Lies and the Lying Liars with Fake Financials

Can we find financial fraud in advance?

Enron Logo. Source: Wikipedia

Not always. But published financials can give us clues when managers might be cooking their books.

Published financial statements are supposed to reflect reality: they’re supposed to give let us know how the business is doing in its day-to-day operations. But we live in a world where investors – and computer trading systems – often fixate on just one number: earnings per share (EPS). That number is supposed to the single best indicator of company profitability.

The problem is, since investors just look at EPS, company management is often paid based on how well EPS does, through incentive pay structures, stock options, and restricted stock. And because management prepares the financial statements, we have a situation where the fox is guarding the chicken coop.

Photo: Peter Trimming. Source: Wikipedia

There are lots of ways to manipulate earnings. Some of the most common include inflating sales, understating amortization, delaying bad account write-offs, and using off-balance sheet derivatives in inappropriate ways.

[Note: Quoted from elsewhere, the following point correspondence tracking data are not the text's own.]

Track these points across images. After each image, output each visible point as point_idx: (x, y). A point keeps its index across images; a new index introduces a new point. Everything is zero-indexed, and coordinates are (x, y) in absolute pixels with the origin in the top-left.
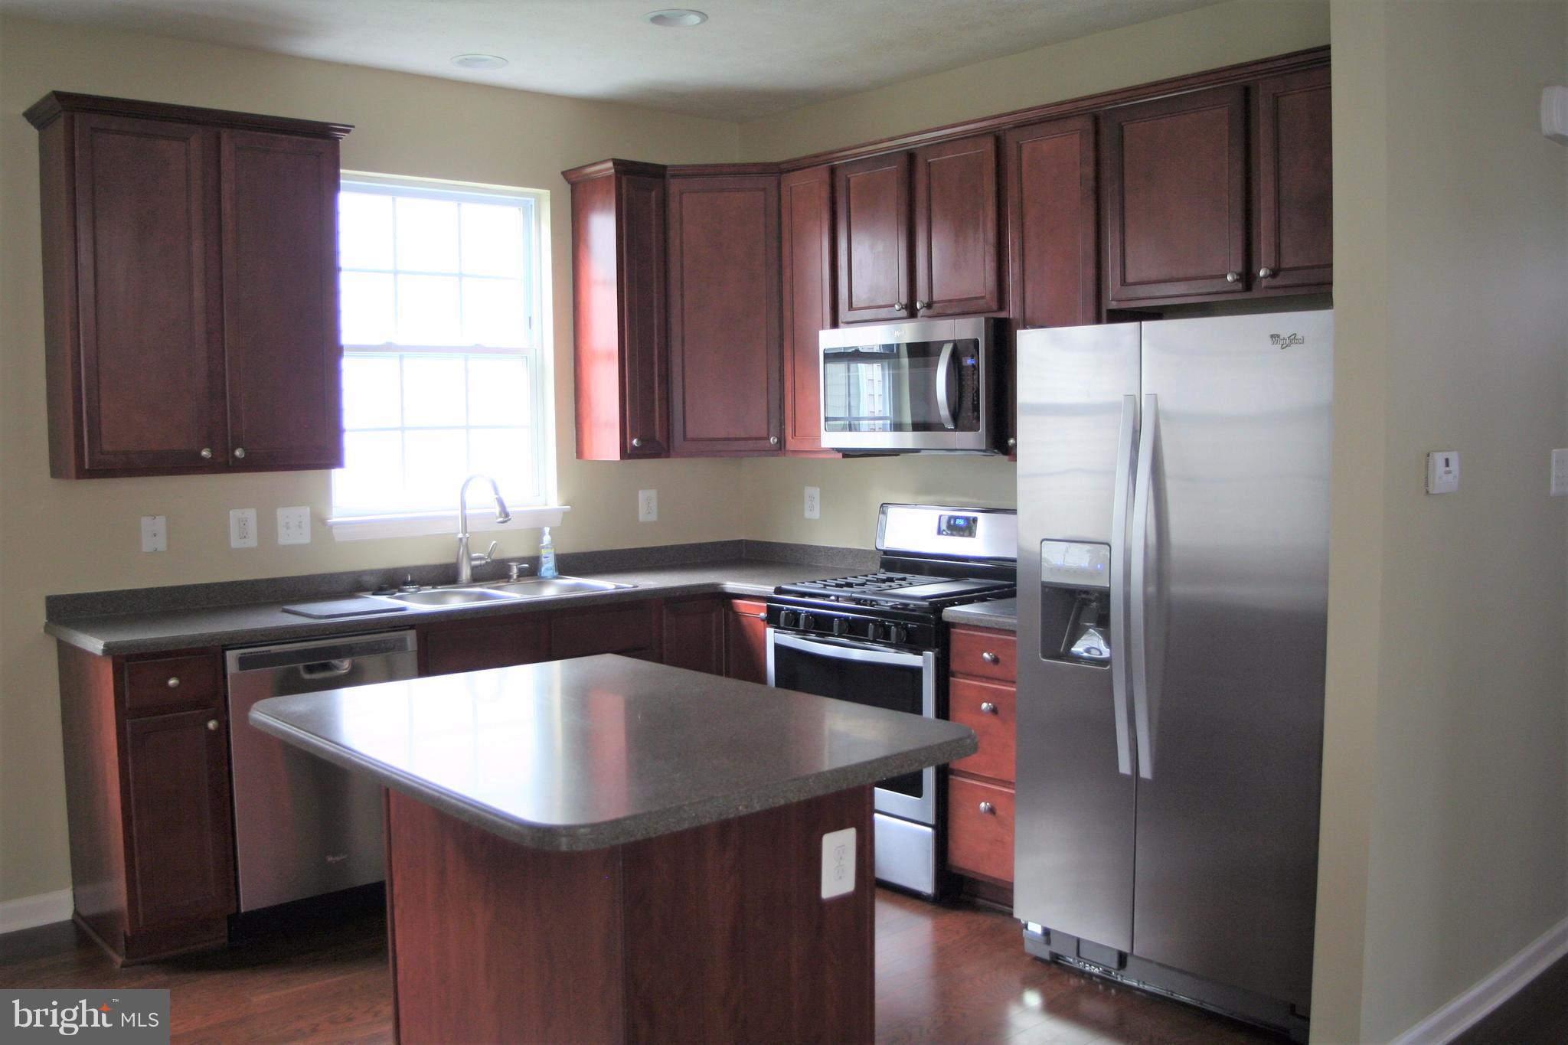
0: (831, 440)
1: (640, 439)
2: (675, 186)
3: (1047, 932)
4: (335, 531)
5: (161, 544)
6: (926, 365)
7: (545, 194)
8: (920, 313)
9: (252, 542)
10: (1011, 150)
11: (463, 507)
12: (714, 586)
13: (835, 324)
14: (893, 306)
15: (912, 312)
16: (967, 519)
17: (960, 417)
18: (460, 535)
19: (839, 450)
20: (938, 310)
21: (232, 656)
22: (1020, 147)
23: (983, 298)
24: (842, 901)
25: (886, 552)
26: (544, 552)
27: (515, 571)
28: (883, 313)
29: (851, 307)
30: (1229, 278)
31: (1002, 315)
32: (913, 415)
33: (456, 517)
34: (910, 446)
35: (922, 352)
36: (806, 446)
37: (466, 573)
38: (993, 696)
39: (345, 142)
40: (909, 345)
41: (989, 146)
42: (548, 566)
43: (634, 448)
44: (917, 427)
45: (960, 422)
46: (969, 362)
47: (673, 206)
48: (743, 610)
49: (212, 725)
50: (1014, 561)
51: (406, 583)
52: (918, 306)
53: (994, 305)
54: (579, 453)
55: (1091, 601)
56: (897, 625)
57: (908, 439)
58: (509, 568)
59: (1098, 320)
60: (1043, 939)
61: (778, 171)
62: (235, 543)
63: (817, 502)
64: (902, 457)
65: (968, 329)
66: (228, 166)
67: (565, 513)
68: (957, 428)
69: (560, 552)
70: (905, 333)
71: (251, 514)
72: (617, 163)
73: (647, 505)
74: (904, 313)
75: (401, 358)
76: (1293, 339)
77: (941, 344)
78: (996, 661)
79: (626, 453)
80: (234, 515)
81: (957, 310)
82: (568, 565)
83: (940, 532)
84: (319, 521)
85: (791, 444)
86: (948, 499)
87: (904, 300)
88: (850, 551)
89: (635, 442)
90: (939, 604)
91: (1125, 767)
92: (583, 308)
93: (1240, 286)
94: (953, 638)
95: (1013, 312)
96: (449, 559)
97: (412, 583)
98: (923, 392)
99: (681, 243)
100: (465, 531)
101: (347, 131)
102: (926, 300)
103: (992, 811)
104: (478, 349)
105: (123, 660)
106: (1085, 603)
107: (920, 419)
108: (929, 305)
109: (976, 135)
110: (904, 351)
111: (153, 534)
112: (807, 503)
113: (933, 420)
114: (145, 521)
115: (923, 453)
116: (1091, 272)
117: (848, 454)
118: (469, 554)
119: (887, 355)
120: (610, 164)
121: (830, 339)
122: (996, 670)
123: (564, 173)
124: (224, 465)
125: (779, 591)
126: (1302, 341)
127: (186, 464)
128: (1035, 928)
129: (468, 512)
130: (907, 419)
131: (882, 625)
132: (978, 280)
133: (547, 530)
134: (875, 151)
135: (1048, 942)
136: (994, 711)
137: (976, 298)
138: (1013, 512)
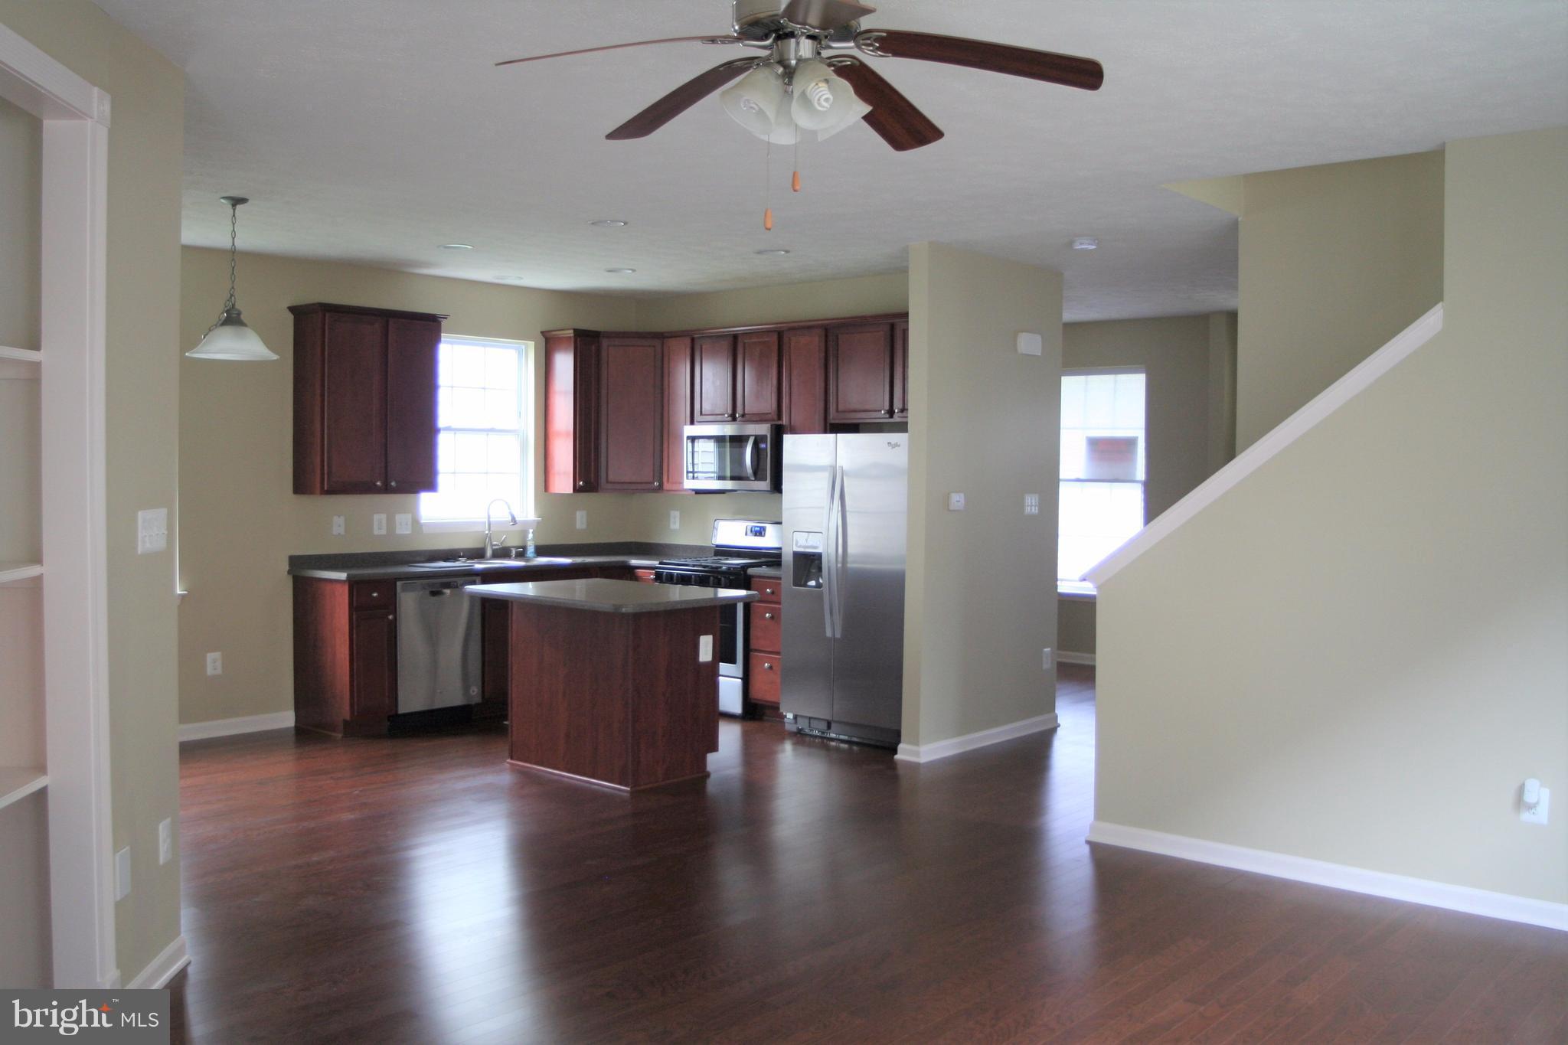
0: (689, 484)
1: (584, 482)
2: (605, 343)
3: (795, 717)
4: (424, 528)
5: (342, 531)
6: (741, 447)
7: (532, 344)
8: (738, 420)
9: (384, 532)
10: (786, 340)
11: (489, 517)
12: (623, 562)
13: (692, 422)
14: (724, 415)
15: (734, 418)
16: (761, 527)
17: (758, 473)
18: (487, 532)
19: (693, 490)
20: (747, 418)
21: (399, 584)
22: (790, 339)
23: (770, 413)
24: (706, 664)
25: (717, 546)
26: (529, 543)
27: (514, 552)
28: (719, 418)
29: (701, 414)
30: (883, 412)
31: (780, 423)
32: (731, 473)
33: (485, 523)
34: (730, 488)
35: (738, 441)
36: (675, 487)
37: (489, 553)
38: (771, 610)
39: (444, 323)
40: (731, 437)
41: (775, 337)
42: (531, 550)
43: (580, 487)
44: (732, 478)
45: (758, 476)
46: (763, 446)
47: (604, 354)
48: (640, 575)
49: (391, 617)
50: (780, 549)
51: (460, 557)
52: (737, 415)
53: (775, 417)
54: (546, 488)
55: (815, 560)
56: (725, 577)
57: (728, 485)
58: (510, 551)
59: (825, 432)
60: (793, 721)
61: (661, 337)
62: (376, 532)
63: (678, 520)
64: (728, 493)
65: (763, 429)
66: (392, 337)
67: (538, 523)
68: (756, 479)
69: (537, 544)
70: (728, 430)
71: (383, 517)
72: (575, 330)
73: (581, 520)
74: (730, 419)
75: (455, 433)
76: (897, 445)
77: (747, 437)
78: (773, 593)
79: (576, 489)
80: (376, 517)
81: (758, 419)
82: (541, 551)
83: (746, 534)
84: (416, 522)
85: (666, 486)
86: (751, 517)
87: (730, 412)
88: (696, 546)
89: (581, 483)
90: (745, 567)
91: (829, 634)
92: (551, 408)
93: (888, 416)
94: (752, 582)
95: (785, 421)
96: (480, 545)
97: (463, 557)
98: (738, 460)
99: (608, 373)
100: (489, 529)
101: (446, 318)
102: (741, 413)
103: (771, 668)
104: (492, 430)
105: (353, 584)
106: (813, 561)
107: (736, 474)
108: (743, 416)
109: (768, 332)
110: (728, 439)
111: (338, 525)
112: (672, 520)
113: (744, 475)
114: (336, 518)
115: (738, 492)
116: (822, 404)
117: (698, 492)
118: (491, 543)
119: (719, 440)
120: (572, 331)
121: (689, 430)
122: (774, 598)
123: (542, 332)
124: (387, 490)
125: (660, 563)
126: (899, 446)
127: (367, 488)
128: (790, 716)
129: (491, 520)
130: (728, 474)
131: (717, 578)
132: (768, 405)
133: (531, 531)
134: (717, 332)
135: (796, 723)
136: (772, 618)
137: (767, 414)
138: (780, 523)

Fortunately, we can see unusual changes in these accounting elements. The items that go into making earnings look good can themselves look out of whack. For example, when sales go up but cashflow doesn’t, the average time to collect a receivable spikes. The balance sheet becomes inflated. Stocks with bloated balance sheets find it difficult to maintain their earnings.

Not all accrual increases are fraudulent, of course. But by using a weighted average of commonly manipulated items, investors may be able to sniff out fishy accounting before it becomes widely known. Such an approach isn’t perfect, but it does reduce the likelihood that we’re investing in a swindle—like Enron, Adelphia, HealthSouth, Parmalat, or a host of other financial scams.

John Kenneth Galbraith once noted that at any given time the accumulated “bezzle” – the inventory of undiscovered embezzlement – can grow to become a significant percentage of the economy. Of course, that’s not real wealth, it’s fraudulent. By paying attention to what goes into earnings, investors can reduce the chances that they’ll be victims.